With another meeting at Gosforth Park on Tuesday, plus a card at Kempton as racing builds up to the first Classic on Saturday with the 2,000 Guineas at Newmarket, the pressure was on Newcastle to deliver.

“It is vital we got this right,” said Martin Cruddace, chief executive of racecourse owner Arena Racing Company.

“We are trailblazers for the sport and there is an incredible pressure, but it is a privilege as well and we are delighted it falls on us.

“It has been an amazing effort by everyone.”

The course’s efforts earned praise from British Horseracing Authority’s chief regulatory officer Brant Dunshea.

“We have had a few teething problems with some IT issues which were ironed out,” he said. “But the racecourse has done a fantastic job in how it has laid out the course. It is a very well secured site and we are very impressed with the facilities.

“It is important we learn from each day. In the current climate, we can’t be too careful.”

There was, though, pause to reflect on the death of December Second. The BHA, expressing its sadness, said: “Equine welfare has been an important consideration in our planning to return – for example, there have been limits placed on field sizes as part of the sport’s resumption of racing strategy.

“Racehorses have been able to continue to train and exercise during the lockdown and have been able to maintain their normal level of fitness, looked after by dedicated staff.

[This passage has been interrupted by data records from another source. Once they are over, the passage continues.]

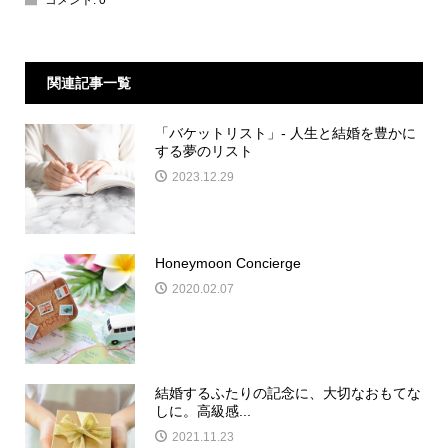
コメント:
0
関連記事一覧
「バケットリスト」- 人生と結婚を豊かに
する夢のリスト
2023.12.29
Honeymoon Concierge
2020.02.07
結婚するふたりの記念に、大切なおもてな
しに。高級感...
2021.11.23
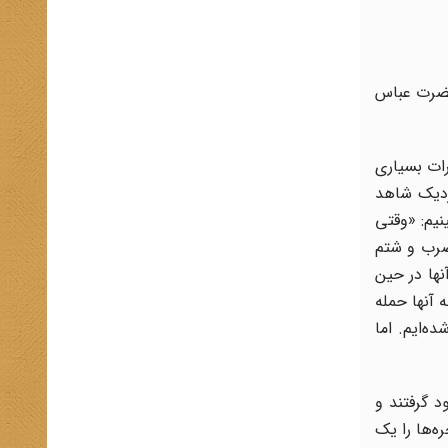
 حضرت عباس
ات بسیاری
زدیک شاهد
نیم: «وقتی
ضرب و شتم
نها در حین
ه آنها حمله
ه‌ایم. اما
د گرفتند و
ه‌ها را یک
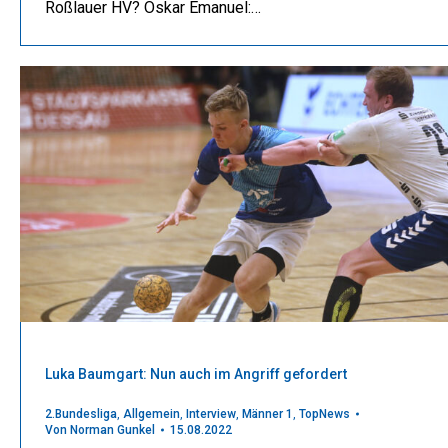
Roßlauer HV? Oskar Emanuel:…
Luka Baumgart: Nun auch im Angriff gefordert
2.Bundesliga
,
Allgemein
,
Interview
,
Männer 1
,
TopNews
Von
Norman Gunkel
15.08.2022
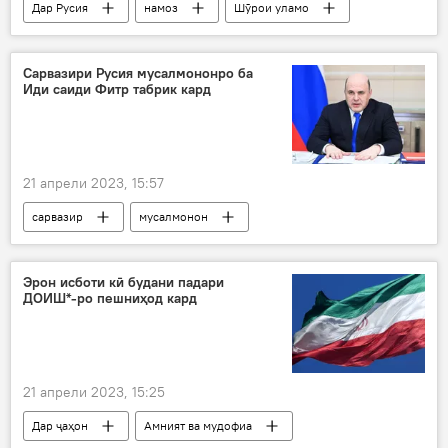
Дар Русия
намоз
Шӯрои уламо
муфтӣ
Ғарб
арзиш
Сарвазири Русия мусалмононро ба
Иди саиди Фитр табрик кард
21 апрели 2023, 15:57
сарвазир
мусалмонон
Михаил Мишустин
табрикот
Дар Русия
Иди Фитр
Эрон исботи кӣ будани падари
ДОИШ*-ро пешниҳод кард
иди саиди Фитр
Дин ва оин
21 апрели 2023, 15:25
Дар ҷаҳон
Амният ва мудофиа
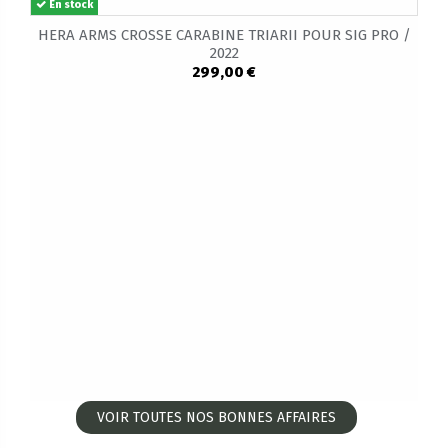
En stock
HERA ARMS CROSSE CARABINE TRIARII POUR SIG PRO /
2022
299,00 €
VOIR TOUTES NOS BONNES AFFAIRES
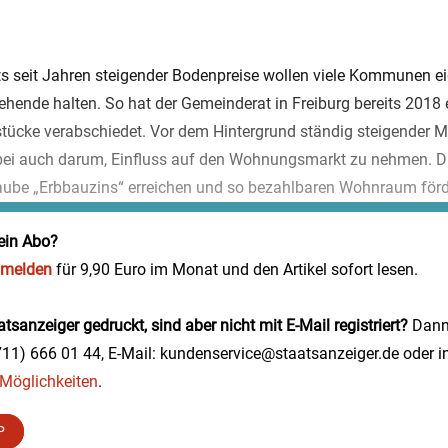
s seit Jahren steigender Bodenpreise wollen viele Kommunen e
ehende halten. So hat der Gemeinderat in Freiburg bereits 2018
stücke verabschiedet. Vor dem Hintergrund ständig steigender 
ei auch darum, Einfluss auf den Wohnungsmarkt zu nehmen. Die
raube „Erbbauzins“ erreichen und so bezahlbaren Wohnraum förde
ein Abo?
nmelden
für 9,90 Euro im Monat und den Artikel sofort lesen.
tsanzeiger gedruckt, sind aber nicht mit E-Mail registriert?
Dann 
0711) 666 01 44, E-Mail: kundenservice@staatsanzeiger.de oder i
e Möglichkeiten
.
P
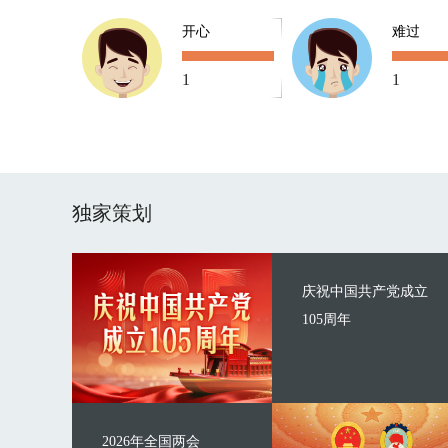
开心
难过
1
1
独家策划
庆祝中国共产党成立
105周年
2026年全国两会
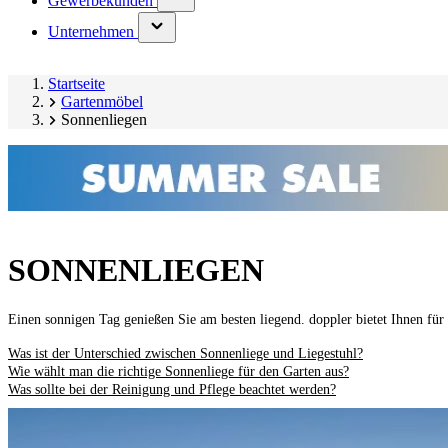
Gewerbekunden
submenu)
(has
Unternehmen
submenu)
Startseite
Gartenmöbel
Sonnenliegen
SONNENLIEGEN
Einen sonnigen Tag genießen Sie am besten liegend. doppler bietet Ihnen fü
Was ist der Unterschied zwischen Sonnenliege und Liegestuhl?
Wie wählt man die richtige Sonnenliege für den Garten aus?
Was sollte bei der Reinigung und Pflege beachtet werden?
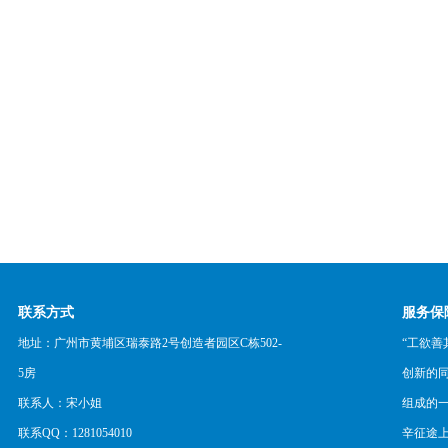
联系方式
服务保
地址：广州市黄埔区瑞泰路2号创造者园区C栋502-
“工欲善
5房
创新的
联系人：宋小姐
组成的
联系QQ：1281054010
辛征途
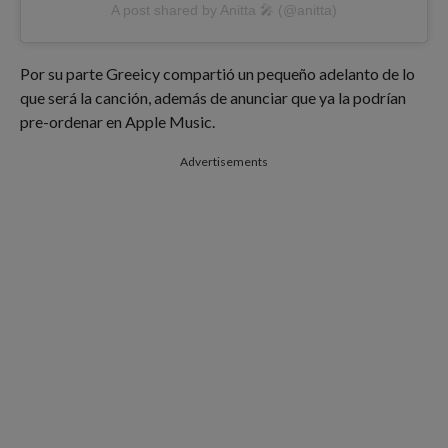
A post shared by Anitta 🎤 (@anitta)
Por su parte Greeicy compartió un pequeño adelanto de lo
que será la canción, además de anunciar que ya la podrían
pre-ordenar en Apple Music.
Advertisements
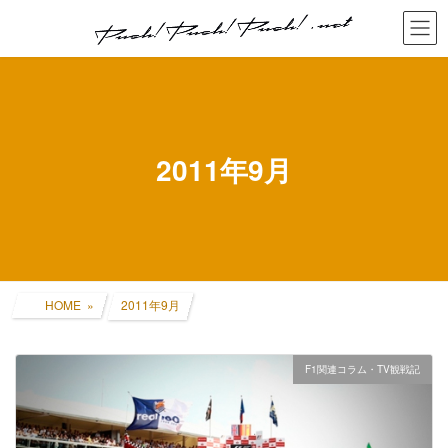
コ
ナ
ン
ビ
テ
ゲ
ン
ー
ツ
シ
へ
ョ
ス
ン
キ
に
2011年9月
ッ
移
プ
動
HOME
2011年9月
F1関連コラム・TV観戦記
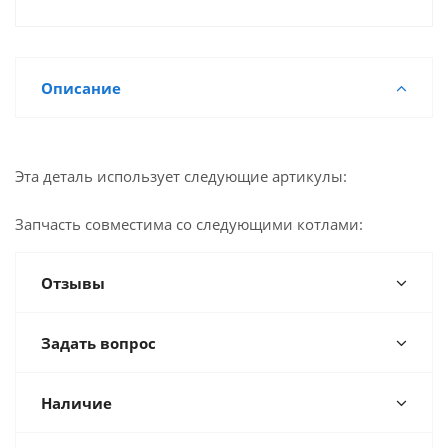
Описание
Эта деталь использует следующие артикулы:
Запчасть совместима со следующими котлами:
Отзывы
Задать вопрос
Наличие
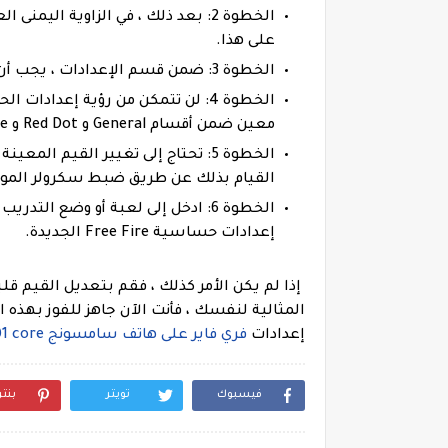
الخطوة 2: بعد ذلك ، في الزاوية الي
على هذا.
الخطوة 3: ضمن قسم الإعدادات ، يجب أن تكون قادرًا على رؤية خيار الحساسية. انقر فوق هذا.
الخطوة 4: لن تتمكن من رؤية إعدا
معين ضمن أقسام General و Red Dot و 2X Scope و 4X Scope و Sniper Scope و Free Look.
الخطوة 5: تحتاج إلى تغيير القيم 
القيام بذلك عن طريق ضبط سكرولر الموج
الخطوة 6: ادخل إلى لعبة أو وضع ال
إعدادات حساسية Free Fire الجديدة.
إذا لم يكن الأمر كذلك ، فقم بتعديل القيم قل
المثالية لنفسك ، فأنت الآن جاهز للفوز بهذه ا
إعدادات
فري فاير على هاتف سامسونج Samsung A01/A01 core
فيسبوك
تويتر
بنت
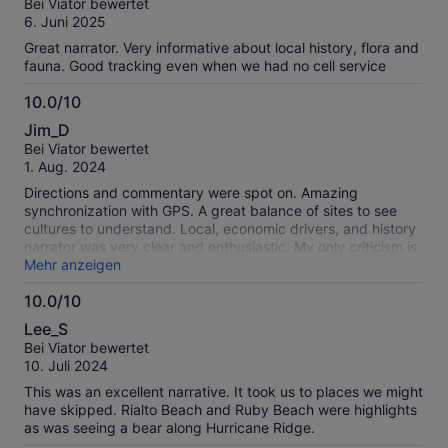
Bei Viator bewertet
10
6. Juni 2025
Great narrator. Very informative about local history, flora and
fauna. Good tracking even when we had no cell service
10.0/10
10.0
Jim_D
von
Bei Viator bewertet
10
1. Aug. 2024
Directions and commentary were spot on. Amazing
synchronization with GPS. A great balance of sites to see
cultures to understand. Local, economic drivers, and history
narrator was very clear and enthusiastic. My only criticism is
that the volume was too loud and I couldn’t figure out how to
Mehr anzeigen
adjust it either in the app on my phone or with the car
10.0/10
speaker.
10.0
Lee_S
von
Bei Viator bewertet
10
10. Juli 2024
This was an excellent narrative. It took us to places we might
have skipped. Rialto Beach and Ruby Beach were highlights
as was seeing a bear along Hurricane Ridge.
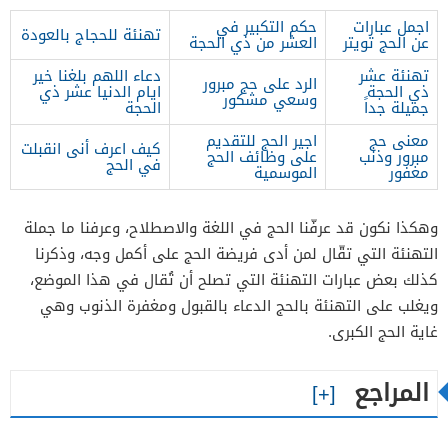
اجمل عبارات
حكم التكبير في
تهنئة للحجاج بالعودة
عن الحج تويتر
العشر من ذي الحجة
تهنئة عشر
دعاء اللهم بلغنا خير
الرد على حج مبرور
ذي الحجة
ايام الدنيا عشر ذي
وسعي مشكور
جميلة جداً
الحجة
معنى حج
اجير الحج للتقديم
كيف اعرف أنى انقبلت
مبرور وذنب
على وظائف الحج
في الحج
مغفور
الموسمية
وهكذا نكون قد عرفّنا الحج في اللغة والاصطلاح، وعرفنا ما جملة
التهنئة التي تقّال لمن أدى فريضة الحج على أكمل وجه، وذكرنا
كذلك بعض عبارات التهنئة التي تصلح أن تُقال في هذا الموضع،
ويغلب على التهنئة بالحج الدعاء بالقبول ومغفرة الذنوب وهي
غاية الحج الكبرى.
المراجع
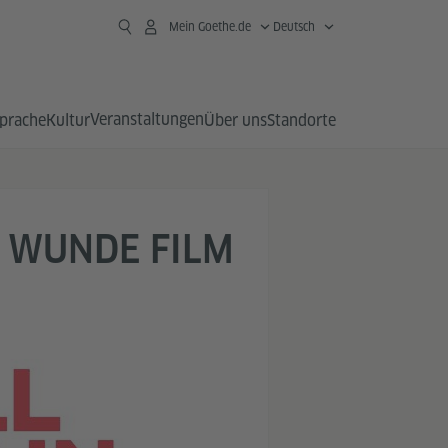
Mein Goethe.de
Deutsch
Veranstaltungen
prache
Kultur
Über uns
Standorte
E WUNDE FILM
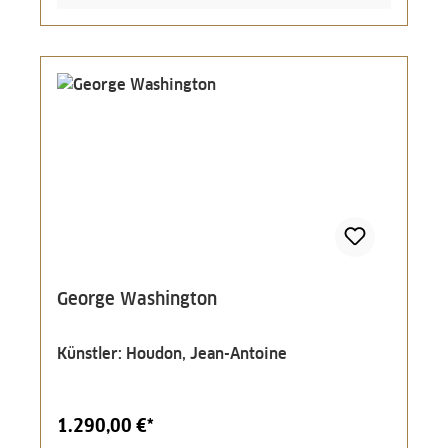
George Washington
Künstler: Houdon, Jean-Antoine
1.290,00 €*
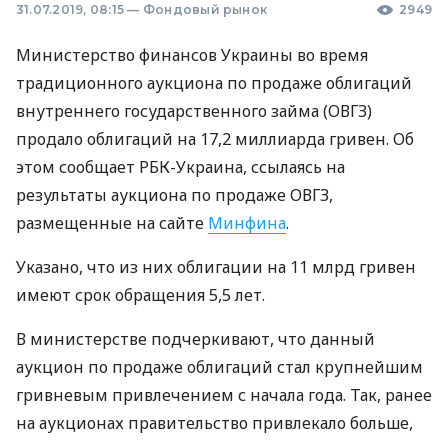
31.07.2019, 08:15
—
Фондовый рынок
2949
Министерство финансов Украины во время
традиционного аукциона по продаже облигаций
внутреннего государственного займа (
ОВГЗ
)
продало облигаций на 17,2 миллиарда гривен. Об
этом сообщает
РБК
-Украина, ссылаясь на
результаты аукциона по продаже
ОВГЗ
,
размещенные на сайте
Минфина
.
Указано, что из них облигации на 11 млрд гривен
имеют срок обращения 5,5 лет.
В министерстве подчеркивают, что данный
аукцион по продаже облигаций стал крупнейшим
гривневым привлечением с начала года. Так, ранее
на аукционах правительство привлекало больше,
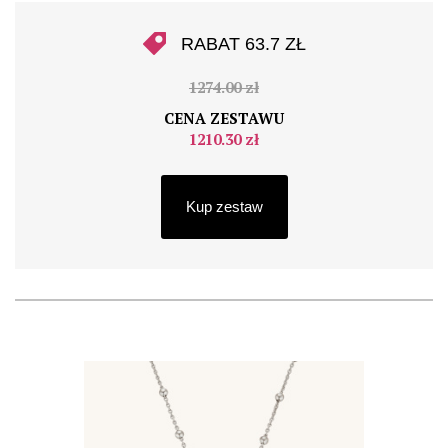
RABAT 63.7 ZŁ
1274.00 zł
CENA ZESTAWU
1210.30 zł
Kup zestaw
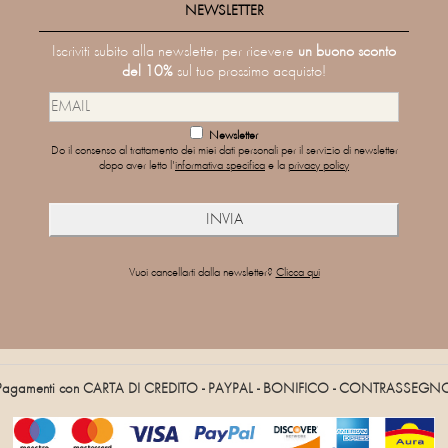
NEWSLETTER
Iscriviti subito alla newsletter per ricevere
un buono sconto
del 10%
sul tuo prossimo acquisto!
Newsletter
Do il consenso al trattamento dei miei dati personali per il servizio di newsletter
dopo aver letto l'
informativa specifica
e la
privacy policy
Vuoi cancellarti dalla newsletter?
Clicca qui
Pagamenti con CARTA DI CREDITO - PAYPAL - BONIFICO - CONTRASSEGN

“Their safety has been an important consideration in our planning for return but it is impossible to remove risk altogether.”

‘Just to get playing again is a relief’ – snooker returns

Judd Trump
World champion Judd Trump played in the first snooker match on the sport’s return to action

As racing resumed at a near-deserted venue, there was the same eerie feeling in Milton Keynes as snooker returned to action behind closed doors.

The Championship League was the first sports event in the UK to be shown on free-to-air TV since the easing of restrictions – with an on-site hotel at the Marshall Arena allowing players to isolate before play.

World champion Judd Trump had to isolate for 18 hours after being given a Covid-19 test at 16:00 BST on Sunday. With Trump – along with the tournament’s seven other players and 35 staff working at the venue – returning a negative result, play began on Monday.

Trump, who won his opening two matches, had to wear a face mask and adhere to social distancing guidelines – with players sitting two metres apart and barred from sharing equipment, such as rests and cue extensions.

The event was broadcast on ITV4, with presenter Jill Douglas and the pundits all working remotely from home.

World number one Trump – and the rest of the snooker circuit – is getting used to a rejigged calendar; the season would normally end in May, at the conclusion of the World Championship, which is now set to start on 31 July.

Trump told BBC Sport: “In an ideal scenario, I would be on holiday somewhere now with another world crown. But for me, the last month was starting to get quite difficult, being stuck inside all the time.

“I played snooker whenever I could and tried to stay sharp but we are back now.

“Nothing is ideal and it is changing week on week – but just to be able to get to some kind of normality in playing snooker again is a nice relief.

“When you are playing out there, it takes your mind of things for a couple of hours and you can forget about anything else that is going on.”